*** Begin section ***

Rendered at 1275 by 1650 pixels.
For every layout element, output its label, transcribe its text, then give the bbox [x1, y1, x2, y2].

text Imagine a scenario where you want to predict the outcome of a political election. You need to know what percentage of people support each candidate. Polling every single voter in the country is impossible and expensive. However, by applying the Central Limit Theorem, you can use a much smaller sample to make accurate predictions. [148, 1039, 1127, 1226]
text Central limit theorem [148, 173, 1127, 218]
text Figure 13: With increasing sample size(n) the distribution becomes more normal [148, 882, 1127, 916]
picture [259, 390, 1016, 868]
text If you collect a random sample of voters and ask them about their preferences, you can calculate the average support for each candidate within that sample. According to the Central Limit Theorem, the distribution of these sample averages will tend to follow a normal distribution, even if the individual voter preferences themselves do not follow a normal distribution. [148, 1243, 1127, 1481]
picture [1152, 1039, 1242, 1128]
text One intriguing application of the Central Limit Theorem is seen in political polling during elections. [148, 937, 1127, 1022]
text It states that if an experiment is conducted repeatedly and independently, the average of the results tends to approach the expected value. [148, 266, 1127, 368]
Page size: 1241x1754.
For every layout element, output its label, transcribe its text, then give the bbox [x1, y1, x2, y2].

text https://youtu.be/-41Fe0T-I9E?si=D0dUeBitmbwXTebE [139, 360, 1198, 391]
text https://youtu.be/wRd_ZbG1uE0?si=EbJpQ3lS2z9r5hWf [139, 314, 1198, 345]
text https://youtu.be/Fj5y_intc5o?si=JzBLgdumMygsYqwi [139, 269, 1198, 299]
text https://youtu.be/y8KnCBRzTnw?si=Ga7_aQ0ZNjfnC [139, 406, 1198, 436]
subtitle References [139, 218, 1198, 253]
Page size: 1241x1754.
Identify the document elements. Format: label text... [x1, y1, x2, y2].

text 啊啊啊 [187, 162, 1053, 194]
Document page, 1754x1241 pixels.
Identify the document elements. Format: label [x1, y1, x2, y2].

*** End section ***

• Instructions for the task
Please return, exactly as written, the line containing "Identify the document elements. Format: label text..." and every line after it through the end of the records above, and nothing else.

• Output below
Identify the document elements. Format: label text... [x1, y1, x2, y2].

text 啊啊啊 [187, 162, 1053, 194]
Document page, 1754x1241 pixels.
Identify the document elements. Format: label [x1, y1, x2, y2].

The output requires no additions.